• **Quoted passage**
The next day the 117th Corps' 120th Rifle Division, along with 10th Tank Corps, reached the Neisse in the RothausMansdorf area, completing the penetration of the German defenses, and on March 18 the 117th and 55th Corps advanced another 15 km, capturing 55 towns and villages, and finally linking up with 59th Army near Neustadt, completing the encirclement. Over the next two days the pocket would be eliminated. 55th Corps was tasked with splitting and destroying those forces in the western part of the wooded area between Oppeln and the Steinau River. For this purpose the 225th launched an attack with its right flank along the railroad in the direction of Falkenberg and Siefersdorf, and with its left flank toward Gumpertzdorf and Goldmor. A breakout attempt against 59th Army's 391st Rifle Division was stymied by the start of the general offensive to clear the pocket. As the operation continued the Front commander, Marshal I. S. Konev, was present at Gusev's observation post on the afternoon of March 19 and issued the following order:
To the battalion, regimental and division commanders of the 225th, 285th, 229th, and 120th rifle divisions. The encircled enemy is trying to break out in the direction of Steinau. The enemy is demoralized and is trying to break out in small groups, without his equipment. I order: 1. To destroy and capture the escaping enemy forces before night. All sergeants and officers are to audaciously and bravely attack the enemy. Do not shame the troops of the 21st and 4th Guards Tank armies and do not let the enemy out of the encirclement...
Before this order was issued the 225th and 229th Divisions had cleared out the western part of the wooded area southwest of Oppeln and both banks of the Steinau. By the night of March 19/20 both divisions had been transferred to the Steinau area to reinforce 4th Guards Tanks.

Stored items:
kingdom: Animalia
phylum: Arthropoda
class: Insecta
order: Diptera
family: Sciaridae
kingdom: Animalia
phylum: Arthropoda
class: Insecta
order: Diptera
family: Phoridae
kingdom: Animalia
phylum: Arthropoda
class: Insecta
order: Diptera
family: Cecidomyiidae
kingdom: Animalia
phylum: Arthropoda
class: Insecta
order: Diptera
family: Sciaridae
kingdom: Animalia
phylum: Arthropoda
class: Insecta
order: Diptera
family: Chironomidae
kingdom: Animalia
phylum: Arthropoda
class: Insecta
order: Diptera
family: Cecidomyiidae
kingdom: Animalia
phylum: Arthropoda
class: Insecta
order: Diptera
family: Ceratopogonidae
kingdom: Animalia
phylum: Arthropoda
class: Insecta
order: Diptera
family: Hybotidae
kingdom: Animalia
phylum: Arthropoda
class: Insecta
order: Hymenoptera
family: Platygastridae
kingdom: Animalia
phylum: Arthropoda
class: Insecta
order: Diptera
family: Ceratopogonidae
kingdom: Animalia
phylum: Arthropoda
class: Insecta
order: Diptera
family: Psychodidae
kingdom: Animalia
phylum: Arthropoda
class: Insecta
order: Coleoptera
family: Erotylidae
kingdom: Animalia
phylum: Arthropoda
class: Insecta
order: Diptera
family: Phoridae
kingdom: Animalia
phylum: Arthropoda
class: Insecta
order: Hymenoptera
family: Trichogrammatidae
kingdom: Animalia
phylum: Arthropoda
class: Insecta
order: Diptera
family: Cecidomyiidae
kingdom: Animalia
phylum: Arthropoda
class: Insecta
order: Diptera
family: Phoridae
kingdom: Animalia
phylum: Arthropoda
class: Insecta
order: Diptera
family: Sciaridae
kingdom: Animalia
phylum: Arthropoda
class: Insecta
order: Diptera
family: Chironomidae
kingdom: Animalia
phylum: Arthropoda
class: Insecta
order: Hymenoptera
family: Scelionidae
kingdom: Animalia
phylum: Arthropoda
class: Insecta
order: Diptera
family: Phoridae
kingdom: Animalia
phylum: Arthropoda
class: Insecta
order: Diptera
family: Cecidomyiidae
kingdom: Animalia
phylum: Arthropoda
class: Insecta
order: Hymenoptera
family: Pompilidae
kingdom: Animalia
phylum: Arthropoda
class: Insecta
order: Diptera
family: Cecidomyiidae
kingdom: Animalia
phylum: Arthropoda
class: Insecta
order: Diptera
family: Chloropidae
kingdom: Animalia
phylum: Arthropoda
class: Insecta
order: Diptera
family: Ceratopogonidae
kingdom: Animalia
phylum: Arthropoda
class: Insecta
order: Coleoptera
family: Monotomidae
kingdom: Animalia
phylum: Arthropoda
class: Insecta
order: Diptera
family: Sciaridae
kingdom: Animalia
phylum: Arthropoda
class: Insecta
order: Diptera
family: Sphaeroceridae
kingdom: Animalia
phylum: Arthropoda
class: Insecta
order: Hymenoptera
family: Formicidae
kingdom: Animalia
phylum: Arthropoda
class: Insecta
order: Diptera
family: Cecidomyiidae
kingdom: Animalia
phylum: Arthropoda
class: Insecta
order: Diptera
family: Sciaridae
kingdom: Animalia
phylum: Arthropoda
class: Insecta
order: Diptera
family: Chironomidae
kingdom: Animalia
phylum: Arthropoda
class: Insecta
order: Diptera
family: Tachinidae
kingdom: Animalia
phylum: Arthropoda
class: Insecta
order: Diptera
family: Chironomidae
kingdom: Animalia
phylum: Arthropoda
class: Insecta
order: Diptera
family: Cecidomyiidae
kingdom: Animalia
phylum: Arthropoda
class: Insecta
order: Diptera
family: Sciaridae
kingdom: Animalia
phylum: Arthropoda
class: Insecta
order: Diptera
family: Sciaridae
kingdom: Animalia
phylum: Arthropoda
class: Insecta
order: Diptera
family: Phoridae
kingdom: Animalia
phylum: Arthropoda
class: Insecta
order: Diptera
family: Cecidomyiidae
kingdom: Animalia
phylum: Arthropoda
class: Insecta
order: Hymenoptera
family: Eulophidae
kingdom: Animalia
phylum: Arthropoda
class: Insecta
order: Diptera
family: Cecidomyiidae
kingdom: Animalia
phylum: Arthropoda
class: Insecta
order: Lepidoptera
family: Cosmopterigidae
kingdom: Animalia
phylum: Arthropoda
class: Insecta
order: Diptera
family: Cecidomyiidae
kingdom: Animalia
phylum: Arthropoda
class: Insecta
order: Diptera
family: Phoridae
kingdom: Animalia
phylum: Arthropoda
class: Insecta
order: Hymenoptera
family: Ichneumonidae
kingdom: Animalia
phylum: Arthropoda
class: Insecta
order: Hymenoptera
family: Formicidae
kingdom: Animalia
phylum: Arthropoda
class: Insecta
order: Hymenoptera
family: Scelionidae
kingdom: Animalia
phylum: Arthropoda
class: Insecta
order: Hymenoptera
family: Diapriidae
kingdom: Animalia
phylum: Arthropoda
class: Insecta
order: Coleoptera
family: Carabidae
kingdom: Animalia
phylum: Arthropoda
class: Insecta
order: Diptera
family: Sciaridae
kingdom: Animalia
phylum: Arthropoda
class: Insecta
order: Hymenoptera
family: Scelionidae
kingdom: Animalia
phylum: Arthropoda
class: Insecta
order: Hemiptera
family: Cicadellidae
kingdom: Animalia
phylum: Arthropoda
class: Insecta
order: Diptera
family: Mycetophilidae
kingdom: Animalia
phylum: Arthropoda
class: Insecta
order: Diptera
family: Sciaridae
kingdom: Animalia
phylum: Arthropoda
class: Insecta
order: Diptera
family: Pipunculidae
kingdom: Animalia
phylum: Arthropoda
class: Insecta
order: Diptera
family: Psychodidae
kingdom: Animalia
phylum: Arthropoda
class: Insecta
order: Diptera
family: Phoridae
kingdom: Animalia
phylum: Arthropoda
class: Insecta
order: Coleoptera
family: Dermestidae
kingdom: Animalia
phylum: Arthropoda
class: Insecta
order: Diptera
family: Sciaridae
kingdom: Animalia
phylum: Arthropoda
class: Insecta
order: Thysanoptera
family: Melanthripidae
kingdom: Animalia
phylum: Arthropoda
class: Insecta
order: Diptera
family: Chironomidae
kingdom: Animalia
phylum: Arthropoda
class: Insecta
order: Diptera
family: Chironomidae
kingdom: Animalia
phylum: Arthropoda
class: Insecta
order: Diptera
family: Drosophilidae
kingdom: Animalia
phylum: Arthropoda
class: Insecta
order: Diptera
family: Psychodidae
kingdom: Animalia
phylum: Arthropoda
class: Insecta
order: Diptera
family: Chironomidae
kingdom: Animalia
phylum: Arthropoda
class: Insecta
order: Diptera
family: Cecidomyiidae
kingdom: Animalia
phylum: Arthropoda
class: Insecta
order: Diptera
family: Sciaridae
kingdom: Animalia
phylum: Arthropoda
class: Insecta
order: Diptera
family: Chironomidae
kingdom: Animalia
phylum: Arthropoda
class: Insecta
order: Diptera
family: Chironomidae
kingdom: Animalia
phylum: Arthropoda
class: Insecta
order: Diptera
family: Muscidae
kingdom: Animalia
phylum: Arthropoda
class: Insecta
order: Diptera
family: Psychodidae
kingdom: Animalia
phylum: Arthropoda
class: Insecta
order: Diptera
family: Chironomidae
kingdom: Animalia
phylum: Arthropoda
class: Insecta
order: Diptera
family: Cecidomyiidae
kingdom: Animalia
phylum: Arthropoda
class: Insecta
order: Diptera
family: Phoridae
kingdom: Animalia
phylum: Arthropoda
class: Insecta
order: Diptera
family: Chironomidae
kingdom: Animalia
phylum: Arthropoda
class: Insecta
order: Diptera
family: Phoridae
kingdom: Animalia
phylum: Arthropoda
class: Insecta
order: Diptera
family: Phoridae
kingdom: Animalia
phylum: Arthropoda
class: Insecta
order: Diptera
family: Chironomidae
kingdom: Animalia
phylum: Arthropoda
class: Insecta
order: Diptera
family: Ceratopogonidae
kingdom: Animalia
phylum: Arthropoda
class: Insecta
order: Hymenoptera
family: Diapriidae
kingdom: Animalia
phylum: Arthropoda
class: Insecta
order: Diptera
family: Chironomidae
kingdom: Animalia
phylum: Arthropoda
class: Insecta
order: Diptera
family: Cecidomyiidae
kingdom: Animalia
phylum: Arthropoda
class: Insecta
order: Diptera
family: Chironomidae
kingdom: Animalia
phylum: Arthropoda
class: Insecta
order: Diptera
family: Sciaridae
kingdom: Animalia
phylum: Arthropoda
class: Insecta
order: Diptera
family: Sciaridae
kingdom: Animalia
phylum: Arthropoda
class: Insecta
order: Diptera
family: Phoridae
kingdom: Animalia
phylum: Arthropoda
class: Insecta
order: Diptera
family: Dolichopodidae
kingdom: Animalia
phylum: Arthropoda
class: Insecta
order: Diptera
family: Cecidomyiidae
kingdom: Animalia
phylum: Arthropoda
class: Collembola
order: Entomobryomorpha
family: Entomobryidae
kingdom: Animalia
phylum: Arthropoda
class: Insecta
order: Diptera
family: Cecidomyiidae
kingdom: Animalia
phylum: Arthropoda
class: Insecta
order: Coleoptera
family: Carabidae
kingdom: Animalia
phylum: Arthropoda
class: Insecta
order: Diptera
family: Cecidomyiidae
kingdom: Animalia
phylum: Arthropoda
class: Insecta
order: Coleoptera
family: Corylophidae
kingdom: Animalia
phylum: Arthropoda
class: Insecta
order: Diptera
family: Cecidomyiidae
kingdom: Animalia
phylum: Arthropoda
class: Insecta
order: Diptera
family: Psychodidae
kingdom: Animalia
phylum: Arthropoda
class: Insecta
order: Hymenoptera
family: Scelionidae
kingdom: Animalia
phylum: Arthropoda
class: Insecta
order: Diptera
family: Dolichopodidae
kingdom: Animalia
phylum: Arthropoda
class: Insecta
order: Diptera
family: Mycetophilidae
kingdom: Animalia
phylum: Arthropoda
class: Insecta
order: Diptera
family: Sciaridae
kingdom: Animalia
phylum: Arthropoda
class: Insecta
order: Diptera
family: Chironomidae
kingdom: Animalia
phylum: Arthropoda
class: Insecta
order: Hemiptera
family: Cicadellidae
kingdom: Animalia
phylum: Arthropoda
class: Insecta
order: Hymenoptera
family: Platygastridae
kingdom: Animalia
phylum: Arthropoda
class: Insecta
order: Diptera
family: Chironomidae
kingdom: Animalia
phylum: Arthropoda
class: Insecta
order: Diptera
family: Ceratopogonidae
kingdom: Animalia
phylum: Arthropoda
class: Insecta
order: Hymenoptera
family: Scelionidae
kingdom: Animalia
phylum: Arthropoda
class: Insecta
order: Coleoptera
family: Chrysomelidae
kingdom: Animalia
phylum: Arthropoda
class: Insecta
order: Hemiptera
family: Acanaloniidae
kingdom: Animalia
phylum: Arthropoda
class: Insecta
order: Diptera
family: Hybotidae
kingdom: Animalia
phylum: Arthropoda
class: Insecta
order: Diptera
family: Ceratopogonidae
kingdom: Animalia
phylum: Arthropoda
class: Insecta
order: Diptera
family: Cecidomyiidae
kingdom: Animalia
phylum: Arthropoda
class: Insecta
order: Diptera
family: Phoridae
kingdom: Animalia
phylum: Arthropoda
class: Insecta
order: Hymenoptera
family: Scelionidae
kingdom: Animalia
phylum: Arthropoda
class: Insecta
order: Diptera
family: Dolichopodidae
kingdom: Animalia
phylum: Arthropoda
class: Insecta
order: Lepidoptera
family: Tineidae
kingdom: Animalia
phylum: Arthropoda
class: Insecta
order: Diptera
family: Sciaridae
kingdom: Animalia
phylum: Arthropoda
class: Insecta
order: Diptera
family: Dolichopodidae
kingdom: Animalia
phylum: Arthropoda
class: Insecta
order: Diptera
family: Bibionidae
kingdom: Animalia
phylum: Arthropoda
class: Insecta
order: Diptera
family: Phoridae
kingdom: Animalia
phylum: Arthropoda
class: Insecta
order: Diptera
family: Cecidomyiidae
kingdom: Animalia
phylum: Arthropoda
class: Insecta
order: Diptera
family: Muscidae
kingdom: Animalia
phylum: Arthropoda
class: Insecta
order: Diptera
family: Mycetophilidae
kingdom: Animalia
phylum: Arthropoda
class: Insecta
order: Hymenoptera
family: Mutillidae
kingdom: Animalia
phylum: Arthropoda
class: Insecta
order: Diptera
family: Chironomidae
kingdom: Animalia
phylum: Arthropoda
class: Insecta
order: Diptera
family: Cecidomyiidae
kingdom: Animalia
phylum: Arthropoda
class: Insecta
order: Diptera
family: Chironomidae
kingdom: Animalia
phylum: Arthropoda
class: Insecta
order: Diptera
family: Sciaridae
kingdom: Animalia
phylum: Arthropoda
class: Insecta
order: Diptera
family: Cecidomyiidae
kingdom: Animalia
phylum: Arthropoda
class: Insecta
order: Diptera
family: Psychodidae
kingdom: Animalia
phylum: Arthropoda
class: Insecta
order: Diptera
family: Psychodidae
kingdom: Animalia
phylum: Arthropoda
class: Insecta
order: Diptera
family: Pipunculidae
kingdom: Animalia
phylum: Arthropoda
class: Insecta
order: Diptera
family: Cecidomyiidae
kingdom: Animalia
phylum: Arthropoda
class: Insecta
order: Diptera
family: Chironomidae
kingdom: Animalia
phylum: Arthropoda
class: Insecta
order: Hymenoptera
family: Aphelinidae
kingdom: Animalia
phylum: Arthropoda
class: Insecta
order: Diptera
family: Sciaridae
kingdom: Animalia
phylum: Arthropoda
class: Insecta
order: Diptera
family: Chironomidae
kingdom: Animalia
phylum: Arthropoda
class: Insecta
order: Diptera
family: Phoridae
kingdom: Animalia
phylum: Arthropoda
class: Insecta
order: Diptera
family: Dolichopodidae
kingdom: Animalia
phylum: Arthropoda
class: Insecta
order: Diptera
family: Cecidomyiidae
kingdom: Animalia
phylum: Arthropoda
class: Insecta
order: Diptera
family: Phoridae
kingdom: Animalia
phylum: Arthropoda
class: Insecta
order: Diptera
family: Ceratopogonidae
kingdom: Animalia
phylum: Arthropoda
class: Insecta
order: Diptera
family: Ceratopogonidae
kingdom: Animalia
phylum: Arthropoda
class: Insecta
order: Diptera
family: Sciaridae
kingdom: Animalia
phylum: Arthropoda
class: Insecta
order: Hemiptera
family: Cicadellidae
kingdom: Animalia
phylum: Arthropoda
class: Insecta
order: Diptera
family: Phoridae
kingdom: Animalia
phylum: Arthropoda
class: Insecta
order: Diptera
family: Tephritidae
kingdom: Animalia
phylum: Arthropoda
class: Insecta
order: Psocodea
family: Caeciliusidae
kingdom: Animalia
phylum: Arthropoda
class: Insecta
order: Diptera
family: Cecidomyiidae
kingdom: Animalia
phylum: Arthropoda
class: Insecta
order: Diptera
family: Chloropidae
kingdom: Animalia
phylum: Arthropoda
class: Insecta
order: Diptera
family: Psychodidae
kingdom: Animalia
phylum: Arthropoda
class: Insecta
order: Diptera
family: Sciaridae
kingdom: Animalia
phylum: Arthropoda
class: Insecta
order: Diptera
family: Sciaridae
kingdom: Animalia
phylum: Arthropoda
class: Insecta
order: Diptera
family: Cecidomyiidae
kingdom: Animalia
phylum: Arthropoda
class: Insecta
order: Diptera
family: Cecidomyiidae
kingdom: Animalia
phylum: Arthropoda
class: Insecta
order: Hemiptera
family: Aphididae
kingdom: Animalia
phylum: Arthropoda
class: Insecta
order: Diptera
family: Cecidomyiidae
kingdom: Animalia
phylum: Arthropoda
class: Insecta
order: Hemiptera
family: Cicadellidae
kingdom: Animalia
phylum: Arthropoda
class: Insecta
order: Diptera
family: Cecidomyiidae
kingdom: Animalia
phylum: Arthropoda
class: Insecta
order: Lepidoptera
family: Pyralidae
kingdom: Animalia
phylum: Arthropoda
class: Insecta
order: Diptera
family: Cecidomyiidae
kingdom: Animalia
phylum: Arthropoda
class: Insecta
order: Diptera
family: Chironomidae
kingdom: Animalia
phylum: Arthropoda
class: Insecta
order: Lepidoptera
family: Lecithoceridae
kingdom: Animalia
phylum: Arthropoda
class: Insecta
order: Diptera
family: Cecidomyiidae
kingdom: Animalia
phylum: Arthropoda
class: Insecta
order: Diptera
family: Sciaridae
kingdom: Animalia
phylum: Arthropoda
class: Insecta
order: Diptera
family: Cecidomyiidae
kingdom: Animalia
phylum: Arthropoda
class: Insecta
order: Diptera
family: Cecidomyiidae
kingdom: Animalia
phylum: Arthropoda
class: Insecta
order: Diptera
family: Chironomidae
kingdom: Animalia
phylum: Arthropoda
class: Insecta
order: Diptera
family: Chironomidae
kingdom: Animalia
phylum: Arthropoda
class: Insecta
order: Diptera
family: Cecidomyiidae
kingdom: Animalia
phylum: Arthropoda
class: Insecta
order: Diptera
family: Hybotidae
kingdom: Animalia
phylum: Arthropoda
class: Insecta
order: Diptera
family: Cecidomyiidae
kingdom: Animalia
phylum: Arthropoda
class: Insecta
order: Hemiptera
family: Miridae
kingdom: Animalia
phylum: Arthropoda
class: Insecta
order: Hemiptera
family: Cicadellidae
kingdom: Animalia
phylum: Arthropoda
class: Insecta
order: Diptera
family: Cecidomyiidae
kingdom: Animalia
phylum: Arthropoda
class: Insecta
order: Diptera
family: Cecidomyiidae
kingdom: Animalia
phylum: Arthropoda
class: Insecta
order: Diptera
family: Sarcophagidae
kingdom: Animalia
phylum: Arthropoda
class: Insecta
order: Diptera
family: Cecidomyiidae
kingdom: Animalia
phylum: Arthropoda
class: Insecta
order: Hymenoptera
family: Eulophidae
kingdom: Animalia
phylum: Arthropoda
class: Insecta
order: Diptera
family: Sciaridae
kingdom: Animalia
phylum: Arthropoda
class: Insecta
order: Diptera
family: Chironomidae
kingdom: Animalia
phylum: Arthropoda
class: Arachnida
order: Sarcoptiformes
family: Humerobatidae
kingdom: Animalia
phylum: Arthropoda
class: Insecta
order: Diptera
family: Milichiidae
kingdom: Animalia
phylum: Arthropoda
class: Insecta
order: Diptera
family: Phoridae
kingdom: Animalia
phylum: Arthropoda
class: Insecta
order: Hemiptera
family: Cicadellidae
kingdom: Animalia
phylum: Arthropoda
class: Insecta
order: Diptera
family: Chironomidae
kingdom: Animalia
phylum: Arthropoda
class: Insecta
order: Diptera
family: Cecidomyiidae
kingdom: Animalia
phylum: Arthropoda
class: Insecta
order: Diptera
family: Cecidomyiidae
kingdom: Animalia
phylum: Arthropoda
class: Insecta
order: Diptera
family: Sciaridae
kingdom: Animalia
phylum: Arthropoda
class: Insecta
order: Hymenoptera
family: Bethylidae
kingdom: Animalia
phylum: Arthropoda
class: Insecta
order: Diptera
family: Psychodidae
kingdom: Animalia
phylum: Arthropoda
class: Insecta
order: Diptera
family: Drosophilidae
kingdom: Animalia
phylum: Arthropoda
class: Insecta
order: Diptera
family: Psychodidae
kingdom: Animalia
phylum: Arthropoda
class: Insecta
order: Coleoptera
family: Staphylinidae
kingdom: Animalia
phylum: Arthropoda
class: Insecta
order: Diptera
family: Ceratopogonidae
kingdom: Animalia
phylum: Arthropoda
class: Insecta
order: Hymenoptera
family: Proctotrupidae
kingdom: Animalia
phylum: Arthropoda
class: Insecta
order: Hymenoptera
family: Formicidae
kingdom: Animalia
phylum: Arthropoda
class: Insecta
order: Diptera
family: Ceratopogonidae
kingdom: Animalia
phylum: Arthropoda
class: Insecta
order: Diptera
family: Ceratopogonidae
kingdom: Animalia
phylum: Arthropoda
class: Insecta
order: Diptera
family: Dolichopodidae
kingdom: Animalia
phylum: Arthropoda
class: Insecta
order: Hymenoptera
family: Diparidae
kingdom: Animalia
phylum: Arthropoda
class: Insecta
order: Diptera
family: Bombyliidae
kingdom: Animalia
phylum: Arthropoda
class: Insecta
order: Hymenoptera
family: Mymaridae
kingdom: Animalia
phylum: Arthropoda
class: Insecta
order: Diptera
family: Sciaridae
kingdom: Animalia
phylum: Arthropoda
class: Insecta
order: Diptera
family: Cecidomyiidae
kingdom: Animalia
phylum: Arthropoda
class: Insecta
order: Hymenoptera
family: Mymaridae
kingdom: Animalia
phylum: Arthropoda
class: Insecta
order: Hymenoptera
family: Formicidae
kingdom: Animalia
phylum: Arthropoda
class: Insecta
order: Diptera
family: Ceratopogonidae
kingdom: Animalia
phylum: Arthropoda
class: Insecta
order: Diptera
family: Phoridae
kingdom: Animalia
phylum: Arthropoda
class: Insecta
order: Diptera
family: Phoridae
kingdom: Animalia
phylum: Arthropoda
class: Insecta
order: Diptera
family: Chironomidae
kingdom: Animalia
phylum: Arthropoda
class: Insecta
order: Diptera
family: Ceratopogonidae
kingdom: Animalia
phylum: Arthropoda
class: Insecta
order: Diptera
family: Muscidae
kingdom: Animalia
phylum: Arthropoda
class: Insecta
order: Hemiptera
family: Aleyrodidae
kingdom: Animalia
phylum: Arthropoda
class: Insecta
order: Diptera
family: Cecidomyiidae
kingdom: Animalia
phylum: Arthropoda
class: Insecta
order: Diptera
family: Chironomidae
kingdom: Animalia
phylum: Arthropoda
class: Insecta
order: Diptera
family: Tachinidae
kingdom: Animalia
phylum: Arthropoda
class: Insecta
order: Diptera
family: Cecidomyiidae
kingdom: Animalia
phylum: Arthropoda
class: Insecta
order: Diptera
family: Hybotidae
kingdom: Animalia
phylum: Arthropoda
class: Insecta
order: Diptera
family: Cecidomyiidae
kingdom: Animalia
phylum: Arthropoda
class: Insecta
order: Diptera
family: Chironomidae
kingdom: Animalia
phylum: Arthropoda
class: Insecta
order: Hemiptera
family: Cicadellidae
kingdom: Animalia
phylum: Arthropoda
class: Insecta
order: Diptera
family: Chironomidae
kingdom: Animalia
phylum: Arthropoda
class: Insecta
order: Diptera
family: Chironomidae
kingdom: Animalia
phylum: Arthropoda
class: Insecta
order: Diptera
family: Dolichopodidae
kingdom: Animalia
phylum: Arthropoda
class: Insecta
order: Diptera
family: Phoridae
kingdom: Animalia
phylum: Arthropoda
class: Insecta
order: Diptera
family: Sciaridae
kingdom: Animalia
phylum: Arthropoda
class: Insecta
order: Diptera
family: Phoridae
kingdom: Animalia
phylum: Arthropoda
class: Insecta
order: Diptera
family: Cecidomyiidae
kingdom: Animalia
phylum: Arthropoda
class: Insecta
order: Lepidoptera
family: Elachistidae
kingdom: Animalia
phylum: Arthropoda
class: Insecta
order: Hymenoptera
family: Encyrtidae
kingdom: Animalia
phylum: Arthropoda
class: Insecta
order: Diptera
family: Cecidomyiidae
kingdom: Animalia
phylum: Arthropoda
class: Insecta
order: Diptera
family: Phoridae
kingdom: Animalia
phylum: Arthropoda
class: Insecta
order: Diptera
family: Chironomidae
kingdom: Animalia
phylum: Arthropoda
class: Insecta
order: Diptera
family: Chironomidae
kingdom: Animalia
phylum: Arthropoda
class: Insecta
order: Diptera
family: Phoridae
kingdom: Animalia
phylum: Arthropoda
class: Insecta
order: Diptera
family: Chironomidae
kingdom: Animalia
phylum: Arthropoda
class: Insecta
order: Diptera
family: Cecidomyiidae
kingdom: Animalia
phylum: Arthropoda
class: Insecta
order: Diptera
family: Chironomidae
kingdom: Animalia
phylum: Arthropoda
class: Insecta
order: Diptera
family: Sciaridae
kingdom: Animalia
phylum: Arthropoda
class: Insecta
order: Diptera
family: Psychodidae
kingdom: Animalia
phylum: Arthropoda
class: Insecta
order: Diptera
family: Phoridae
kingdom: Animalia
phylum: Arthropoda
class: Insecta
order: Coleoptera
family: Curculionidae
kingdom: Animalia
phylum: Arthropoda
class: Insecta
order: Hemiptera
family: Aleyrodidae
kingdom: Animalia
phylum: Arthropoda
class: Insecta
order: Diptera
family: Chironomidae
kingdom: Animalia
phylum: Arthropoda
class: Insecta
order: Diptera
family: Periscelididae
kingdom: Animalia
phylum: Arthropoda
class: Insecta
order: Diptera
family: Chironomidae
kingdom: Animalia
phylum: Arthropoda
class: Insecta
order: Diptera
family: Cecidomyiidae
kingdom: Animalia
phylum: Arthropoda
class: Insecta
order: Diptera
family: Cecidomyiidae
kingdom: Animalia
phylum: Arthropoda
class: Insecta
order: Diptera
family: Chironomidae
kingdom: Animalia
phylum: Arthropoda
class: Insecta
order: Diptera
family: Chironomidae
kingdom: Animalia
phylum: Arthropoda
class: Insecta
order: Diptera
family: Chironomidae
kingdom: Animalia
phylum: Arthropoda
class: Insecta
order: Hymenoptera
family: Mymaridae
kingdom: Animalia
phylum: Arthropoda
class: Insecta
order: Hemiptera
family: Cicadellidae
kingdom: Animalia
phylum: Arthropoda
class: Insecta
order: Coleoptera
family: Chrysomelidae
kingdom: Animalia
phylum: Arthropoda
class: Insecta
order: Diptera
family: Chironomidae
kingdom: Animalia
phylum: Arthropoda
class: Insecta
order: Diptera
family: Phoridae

• **Directions**
a: Answer these questions from the account of the Oppeln encirclement.
(i) How many towns and villages did the 117th and 55th Corps capture on March 18?
(ii) Who was at Gusev's observation post on the afternoon of March 19?
(iii) By the night of March 19/20, where had the 225th and 229th Divisions been moved?
b: In the account of the Oppeln encirclement, take everything from "Before this order" down to "4th Guards Tanks." and swap "wooded area" for "forest".
c: Write the next part of the account of the Oppeln encirclement, picking up after its last sentence.
These lines are separate material, apart from the account of the Oppeln encirclement.

• **Set of answers**
a:
(i) 55
(ii) Marshal I. S. Konev, the Front commander
(iii) To the Steinau area, to reinforce 4th Guards Tanks

b:
Before this order was issued the 225th and 229th Divisions had cleared out the western part of the forest southwest of Oppeln and both banks of the Steinau. By the night of March 19/20 both divisions had been transferred to the Steinau area to reinforce 4th Guards Tanks.

c:
On March 20 the trapped grouping made a further attempt to break out in the direction of Steinau but this failed. By 1600 hours the 55th and 117th Corps had mopped up the remnant forces in the ErlenburgLesthalElgut area. On the same day Colonel Orlov left the division and was replaced by Col. Pavel Aleksandrovich Murashov, who had previously commanded the 55th Guards and 282nd Rifle Divisions. This officer would remain in command into peacetime. With the conclusion of the encirclement battle the 21st and 4th Guards Tanks were ordered to continue advancing westward in the direction of the town of Neisse. After a regrouping on March 22 the 55th Corps, along with 10th Guards Tank Corps, began the assault at 0810 hours on March 23 following a 65-minute artillery preparation along an 8km-wide front. The immediate objective was the town of Bilau, followed by the Bila River. In the day's fighting the Corps advanced up to 10 km and broke into the southern outskirts of Neisse; fighting for the town raged overnight until it was cleared jointly with 117th Corps by the end of March 24. Late that day, in his Order No. 307, Stalin expressed his thanks to the 21st and 4th Guards for this success. On March 27 the 21st consolidated along the Bila and went over to the defense. In a further honor on April 5 the 225th was awarded the Order of Kutuzov, 2nd Degree, for its successes in the Silesian campaigns.

== Postwar ==
Beginning on April 6 the 1st Ukrainian Front carried out a major regrouping prior to the Berlin operation. 21st Army handed its sector over to 59th Army while it took over the sector of 5th Guards Army. This increased the length of the Army's sector to 97 km, and consequently it remained on the defensive until after the fall of the German capital. Following this it joined its Front in advancing into Czechoslovakia toward Prague.

At the time of the German surrender the men and women of the division shared the full title of 225th Rifle, Novgorod, Order of the Red Banner, Order of Kutuzov Division. (Russian: 225-я стрелковая Новгородская Краснознамённая ордена Кутузова дивизия.) STAVKA Order No. 11096 of May 29, 1945, part 8, listed the 225th one of the rifle divisions to be "disbanded in place". It was disbanded in accordance with the directive in June.